Start of Block

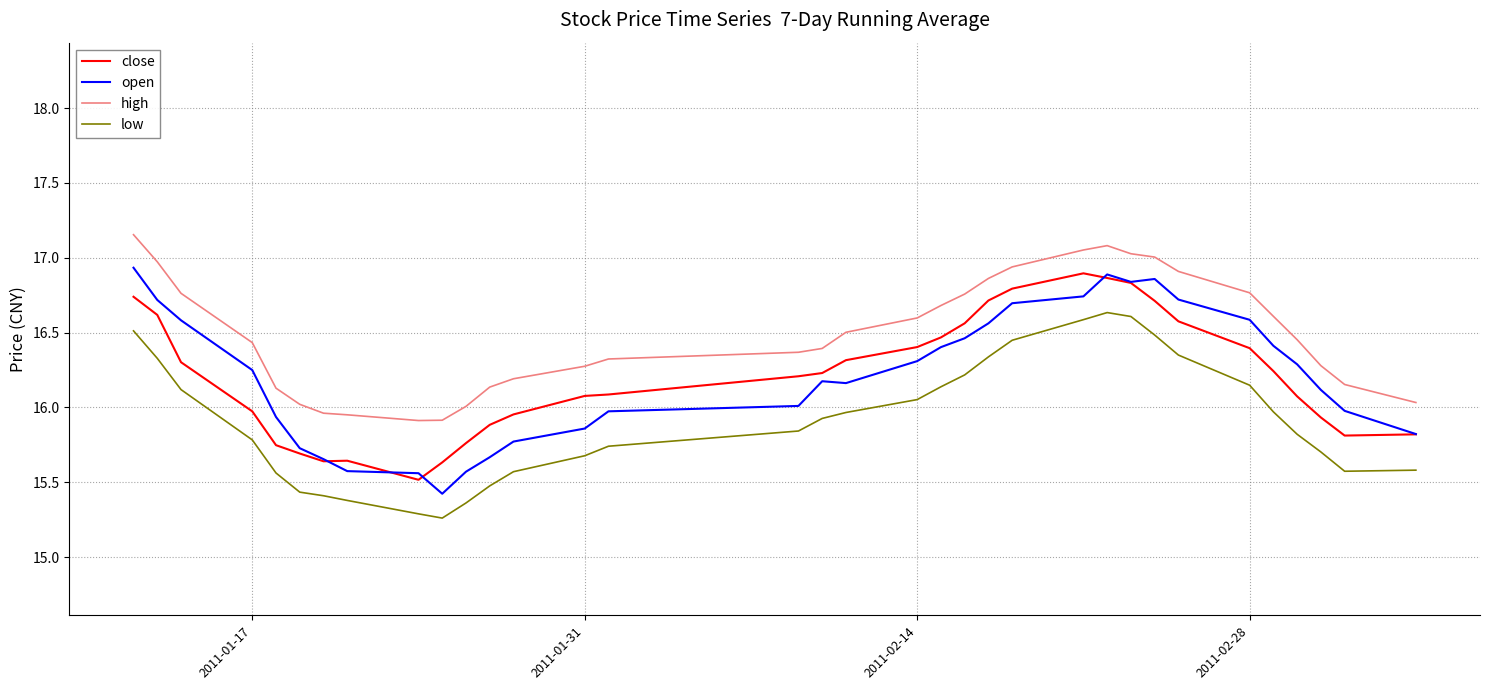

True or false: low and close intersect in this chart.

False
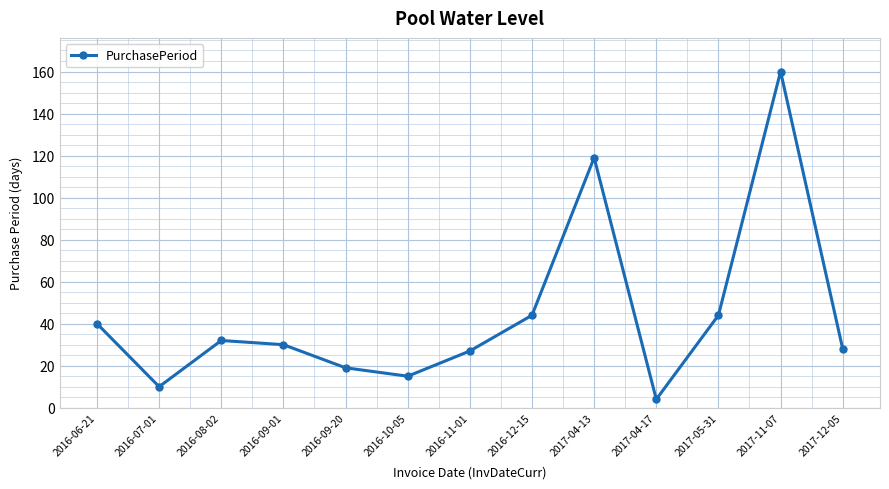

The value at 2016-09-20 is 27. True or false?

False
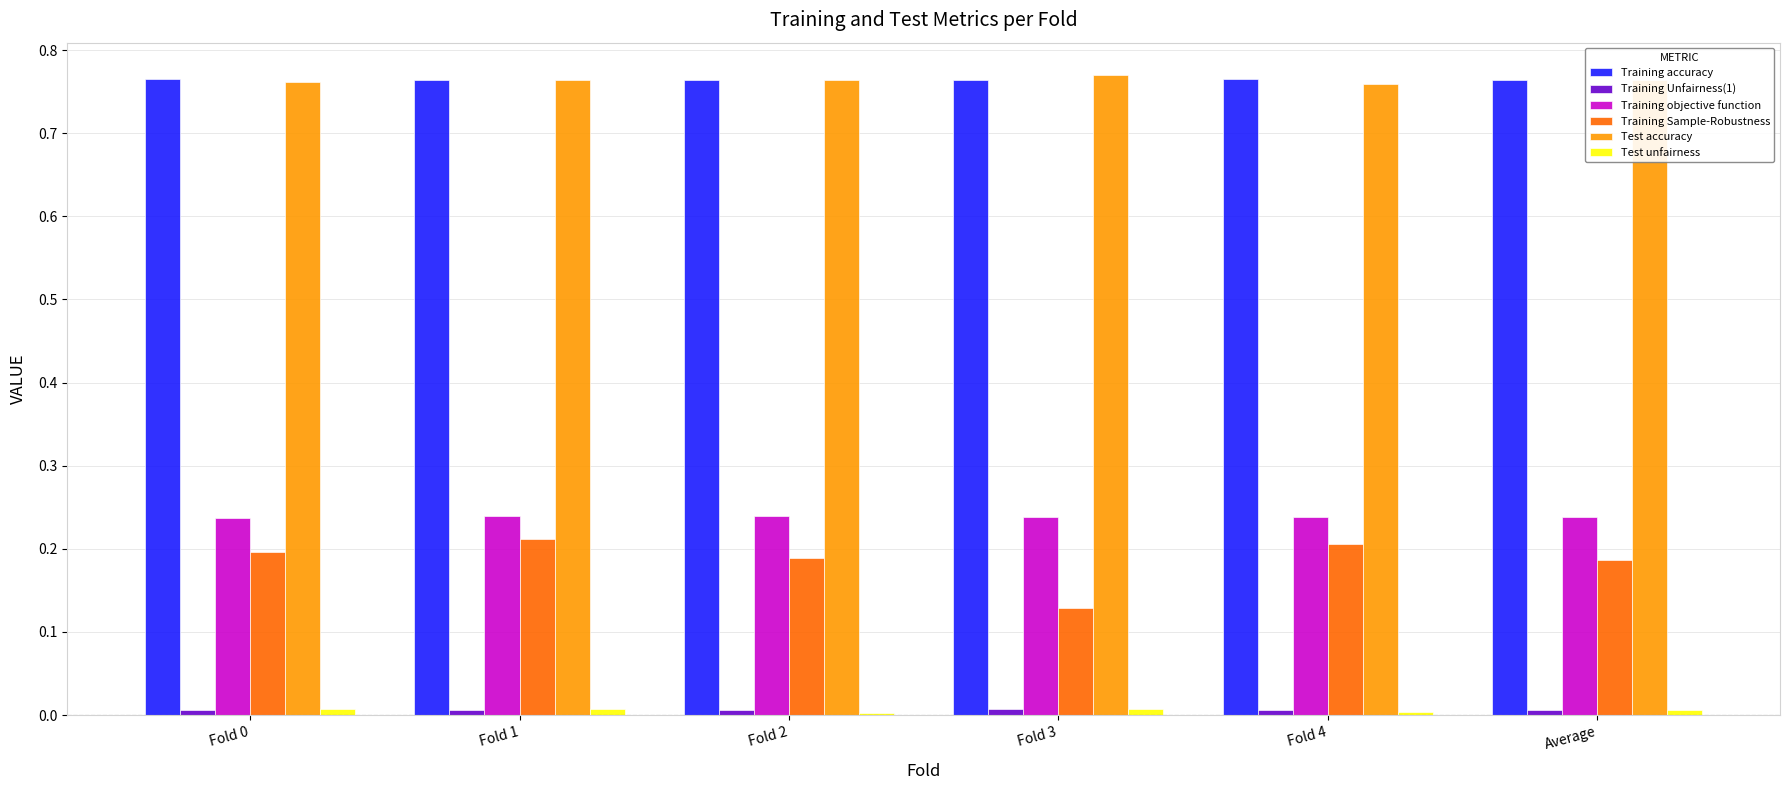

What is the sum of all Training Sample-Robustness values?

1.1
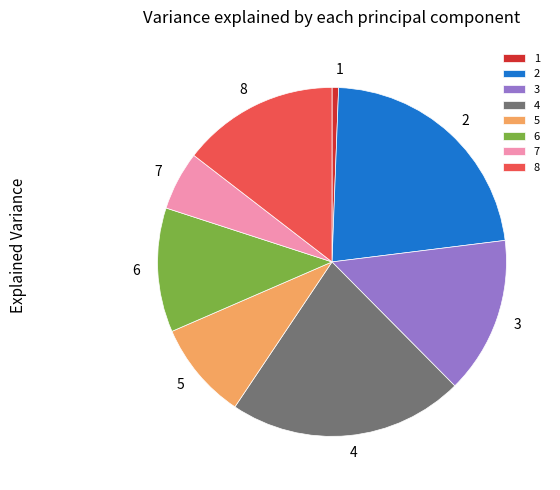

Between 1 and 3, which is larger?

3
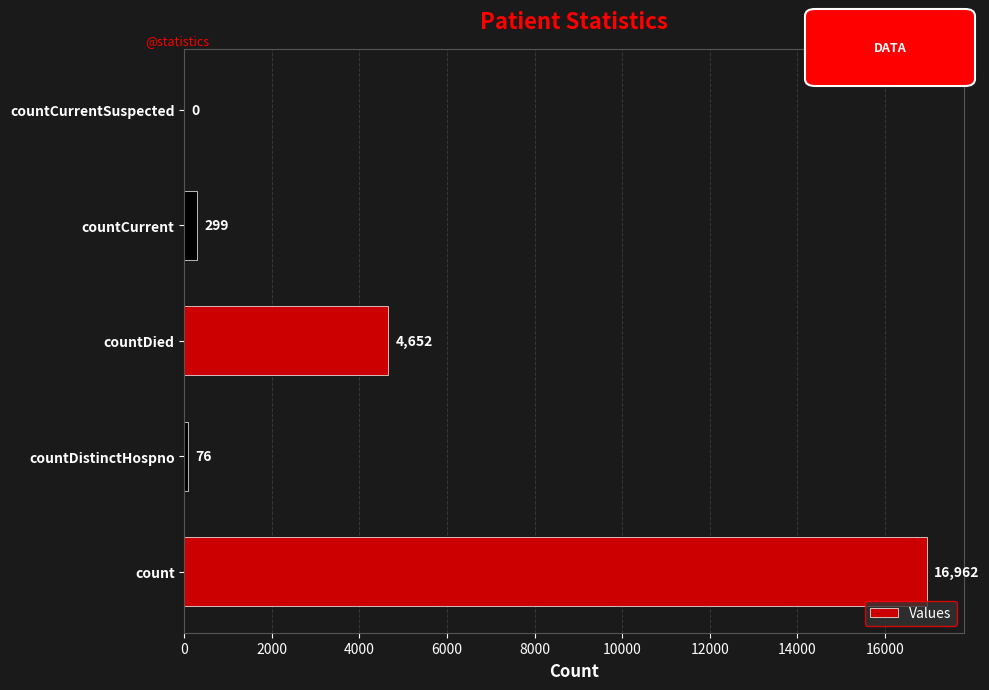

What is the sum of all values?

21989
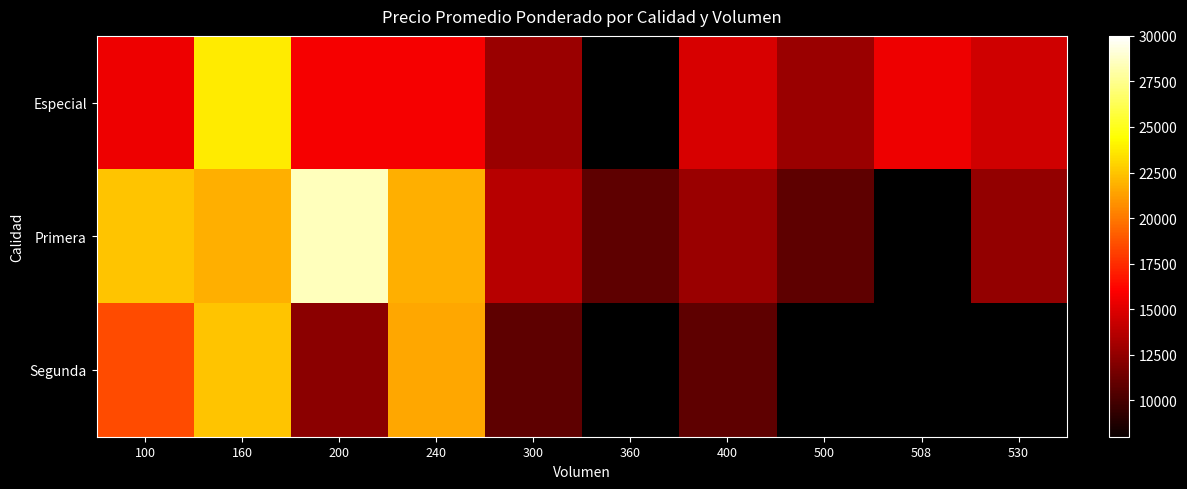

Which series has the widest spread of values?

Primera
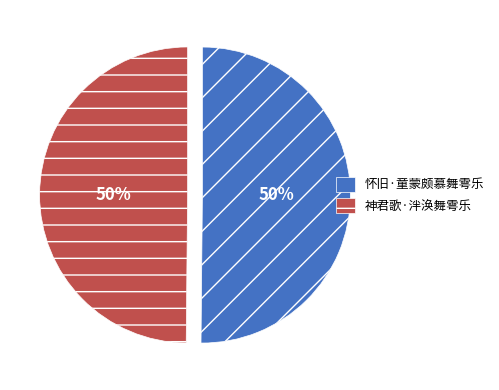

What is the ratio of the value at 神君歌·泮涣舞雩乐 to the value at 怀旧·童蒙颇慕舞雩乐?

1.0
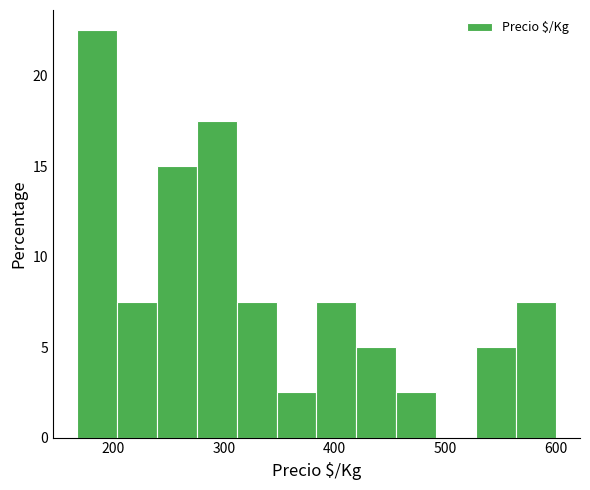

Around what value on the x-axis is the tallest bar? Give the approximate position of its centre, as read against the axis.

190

End of Block

### [Directions for this task]
In the rows from the line containing "Which series has the widest spread of values?" through the end of the rows, inclusive, switch "widest spread" to "greatest range" and leave everything else unchanged. Return only those lines, without the pictures.

### [Task solution]
Which series has the greatest range of values?

Primera

What is the ratio of the value at 神君歌·泮涣舞雩乐 to the value at 怀旧·童蒙颇慕舞雩乐?

1.0

Around what value on the x-axis is the tallest bar? Give the approximate position of its centre, as read against the axis.

190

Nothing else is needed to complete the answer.